Genau genommen werden im Hauptband drei seiner vier IGNIV-Restaurants genauer unter die Lupe genommen, das IGNIV in St. Moritz ist erst kürzlich eröffnet worden. Das Buch ist daher folgendermaßen aufgebaut: Bad Ragaz, Bangkok, Zürich und On the Road. Auf den insgesamt fast 400 Seiten lockern großformatige Fotografien des Interieurs und des beteiligten Stabs des IGNIV-Universums. Im Kapitel „Bad Ragaz“ machen dem Leser „Gebeiztes Saiblingsfilet mit Dill und Beurre Blanc“ (S. 66/67), „Milchlammrücken mit Harissa und Bärlauchöl“ (S.74) und das „Holunderblütenparfait mit Meringue und Zitrus-Gel“ (S. 83) Lust aufs pure Schwelgen oder Nachkochen. Eine gute Küchenausstattung vorausgesetzt! Vom Schwierigkeitsgrad her sind die meisten Gerichte vergleichbar mit den „Die Weltköche zu Gast im Ikarus“-Rezepten – es gibt aber auch das ein oder andere leckere Gericht ohne zu viel Aufwand oder Küchenutensilie. In „Bangkok“ verwöhnen einen „Thai- Rindfleisch-Salat“ (S. 133), „Gedämpfte Schweine-Buns“ (S. 136) oder „Gegrillter Chinakohl mit Schwarzer-Knoblauch-Sabayon“ (S. 155). In „Zürich“ gibt es „Entenküchlein mit Sellerieboden, Apfel und Brioche“ (S. 215), „Rehrücken mit Röstzwiebel-Spoom, Preiselbeeren und Dörrbirnencreme“ (S. 239) und „Kartoffel-Topinambur-Tartelettes“ (S. 247). Ab Seite 293 sind Rezepte gelistet, die Caminadas Küchenchefs auf ihren Reisen in die weite Welt gesammelt bzw. inspiriert haben.

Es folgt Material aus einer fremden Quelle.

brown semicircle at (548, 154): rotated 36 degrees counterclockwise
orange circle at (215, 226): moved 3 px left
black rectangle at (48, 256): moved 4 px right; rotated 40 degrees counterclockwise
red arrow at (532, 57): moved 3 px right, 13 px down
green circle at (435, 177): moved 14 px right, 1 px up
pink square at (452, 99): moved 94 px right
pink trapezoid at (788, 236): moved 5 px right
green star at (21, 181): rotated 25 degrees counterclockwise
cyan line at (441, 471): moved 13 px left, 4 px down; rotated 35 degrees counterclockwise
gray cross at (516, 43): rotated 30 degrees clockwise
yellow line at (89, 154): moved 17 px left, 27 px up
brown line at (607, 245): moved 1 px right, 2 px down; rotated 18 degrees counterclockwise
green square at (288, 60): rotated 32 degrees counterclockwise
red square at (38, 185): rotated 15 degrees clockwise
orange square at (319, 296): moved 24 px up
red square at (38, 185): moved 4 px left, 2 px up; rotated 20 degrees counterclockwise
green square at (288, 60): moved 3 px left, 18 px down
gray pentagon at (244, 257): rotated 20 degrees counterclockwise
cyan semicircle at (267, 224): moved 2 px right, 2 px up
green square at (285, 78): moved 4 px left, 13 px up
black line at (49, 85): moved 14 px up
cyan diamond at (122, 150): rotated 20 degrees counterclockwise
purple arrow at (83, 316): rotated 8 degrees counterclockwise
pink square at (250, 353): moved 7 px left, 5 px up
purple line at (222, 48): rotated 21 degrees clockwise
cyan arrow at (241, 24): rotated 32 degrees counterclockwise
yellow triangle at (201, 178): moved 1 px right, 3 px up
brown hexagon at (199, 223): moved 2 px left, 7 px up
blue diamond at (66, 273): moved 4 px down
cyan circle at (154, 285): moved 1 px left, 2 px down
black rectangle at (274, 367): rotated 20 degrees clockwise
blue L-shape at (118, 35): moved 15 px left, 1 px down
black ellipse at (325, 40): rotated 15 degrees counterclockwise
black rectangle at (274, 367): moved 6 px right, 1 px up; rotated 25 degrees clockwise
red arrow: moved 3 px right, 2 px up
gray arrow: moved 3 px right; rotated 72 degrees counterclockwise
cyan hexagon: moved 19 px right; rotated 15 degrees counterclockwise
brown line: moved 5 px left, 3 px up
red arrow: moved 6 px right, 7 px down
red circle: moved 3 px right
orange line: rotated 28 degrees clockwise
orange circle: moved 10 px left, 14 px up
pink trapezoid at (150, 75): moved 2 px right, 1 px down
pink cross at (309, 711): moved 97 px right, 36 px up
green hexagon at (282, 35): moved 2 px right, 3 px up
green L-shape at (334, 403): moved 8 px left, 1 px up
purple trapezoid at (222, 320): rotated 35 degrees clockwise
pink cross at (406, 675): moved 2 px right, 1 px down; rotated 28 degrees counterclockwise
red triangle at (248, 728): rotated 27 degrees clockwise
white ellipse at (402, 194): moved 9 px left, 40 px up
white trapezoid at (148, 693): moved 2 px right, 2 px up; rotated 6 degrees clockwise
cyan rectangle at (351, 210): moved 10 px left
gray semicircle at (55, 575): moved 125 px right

Kurzum: „You & Me“ ist ein toller Einblick in das Konzept der IGNIV-Restaurants und liefert nachkochbare Rezepte in Hülle und Fülle. Wen Hintergründe zu den einzelnen Locations interessieren, findet im Buch auch dazu Informationen – für mich ist das aber zweitrangig. Wie eingangs erwähnt bräuchte es das zusätzliche Booklet nicht, bietet doch der Hauptband genug auf seinen knapp 400 Seiten.